Questions sur vos électroharpes
Bonjour,
Nous nous sommes croisés hier au concert d’Andresy (je suis la demoiselle qui portait un T-shirt noir avec une harpe, des cheveux courts et clairs avec des mèches noires sur le devant…); je vous avais posé quelques questions sur vos harpes, mais je n’ai pas eu le temps de vous harceler autant que je l’aurais voulu !
Alors voilà:
– j’ai été étonnée par vos taquets – en particulier ceux de l’électroharpe cordée en nylon. J’ai cru voir que la mécanique se situe au milieu de la console et non à l’extérieur ? Quels sont les avantages d’une construction pareille ? Et j’ai remarqué que vous pouviez faire varier les notes en les levant et en appuyant dessus; je n’en avais jamais vu de la sorte ! Est-ce qu’ils sont toujours fabriqués ?
– pour revenir sur les « étouffoirs »; je crois me souvenir que vous les aviez dessinés vous-même ? Comment les actionnez-vous: par une pression du poignet ? En tous cas c’est une idée géniale; je suppose que grâce à eux, vous n’avez pas eu à modifier votre technique pour jouer de la harpe à cordes métalliques ? Je m’étais beaucoup renseignée, et il semble que la difficulté pour cette harpe, c’est qu’il faut refaire toute sa technique pour pouvoir étouffer.
Le concert d’hier a totalement chamboulé ma vision de la harpe avec ces deux éléments que je n’avais jamais vu. En tous cas, je suis définitivement amoureuse de l’électroharpe, qui offre une foule de possibilités passionnantes !
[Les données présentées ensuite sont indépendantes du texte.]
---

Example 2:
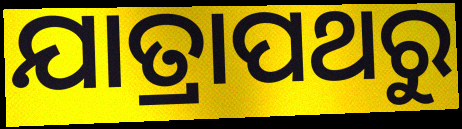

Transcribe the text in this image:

ଯାତ୍ରାପଥରୁ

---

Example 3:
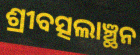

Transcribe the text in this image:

ଶ୍ରୀବତ୍ସଲାଞ୍ଛନ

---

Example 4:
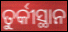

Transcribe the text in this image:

ତୁର୍କୀସ୍ଥାନ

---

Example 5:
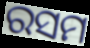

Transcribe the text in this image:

ରସମ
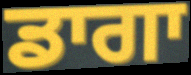
ਡਾਗਾ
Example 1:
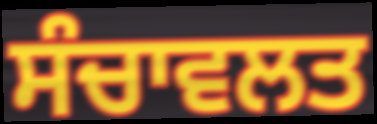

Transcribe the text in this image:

ਸੰਚਾਵਲਤ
Encore merci pour votre concert; c’était magnifique ! J’écoute vos CDs depuis que je suis toute petite et vous avez toujours été une grande source d’inspiration pour moi. C’est d’ailleurs la beauté des airs traditionnels qui m’ont poussée à quitter le conservatoire pour me consacrer à la musique traditionnelle, en particulier auprès de Janet Harbison. Une fois mon Bac passé en juin, je partirai un an étudier la musique en Écosse, avant d’entreprendre des études supérieures. Je tire beaucoup d’énergie de votre musique, en particulier Reflets et Parcours ! Je suis très heureuse de vous avoir entendu chanter mes morceaux préférés, hier (Silvestig, Je suis né au milieu de la mer et Tri Marolod). Et j’ai beaucoup aimé les morceaux d’Emerald; le mélange des genres est vraiment réussi.
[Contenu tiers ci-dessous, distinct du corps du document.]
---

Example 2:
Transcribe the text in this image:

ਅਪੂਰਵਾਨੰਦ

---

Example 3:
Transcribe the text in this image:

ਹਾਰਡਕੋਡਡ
j’ai été moi aussi heureux de vous rencontrer.
Je n’ai jamais joué que sur des prototypes uniques. Après le travail de mon père, j’ai conçu, du moins les idées et le dessin, tous les prototypes que j’ai fait construire, grace aussi bien sûr aux constructeurs eux-mêmes, depuis les années 70. Et souvent, même les taquets sont uniques.
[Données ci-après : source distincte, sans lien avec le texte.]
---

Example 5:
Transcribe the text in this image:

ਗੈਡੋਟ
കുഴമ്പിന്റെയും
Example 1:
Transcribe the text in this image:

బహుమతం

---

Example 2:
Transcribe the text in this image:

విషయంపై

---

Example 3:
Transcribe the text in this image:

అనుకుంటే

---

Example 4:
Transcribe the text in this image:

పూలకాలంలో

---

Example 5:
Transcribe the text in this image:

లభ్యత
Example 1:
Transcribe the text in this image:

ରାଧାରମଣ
Depuis la harpe plexiglas réalisée par Leo Goas en 1986-87, mes harpes solid-body bénéficient du principe des harpes sudaméricaines, cordes centrales qui gardent mieux l’accord. Ceci impose en principe des mécaniques « anormales ».
Pour ce qui est de varier la note, on peut aussi le faire avec des systèmes plus habituels.
J’ai tout dessiné, y compris les étouffoirs, sauf qu’eux ont été redessinés au plus près par les constructeurs pour la précision. Sur une harpe je peux en plus actionner une pédale, sur la harpe centrale, seulement le poignet.
Pendant de nombreuses années, j’avais des harpes plus traditionnelles, donc pas d’étouffoir pour faciliter la tâche. Je me suis simplement concocté ma technique perso. En l’occurence, c’est d’abord la musique qui s’adapte, sans devoir passer par la technique bardique.
Tout ça remonte déja à bien loin, puisque j’ai dessiné de futures harpes électriques quand j’avais 14 ans… Et la guitare électrique venait de débarquer en Europe!
A Andresy je n’étais pas si à l’aise que ça pour les titres anciens que vous citez, car pas facile de bien s’entendre dans le casque. Il faut même s’y ré-habituer au bout de deux mois hors tournée.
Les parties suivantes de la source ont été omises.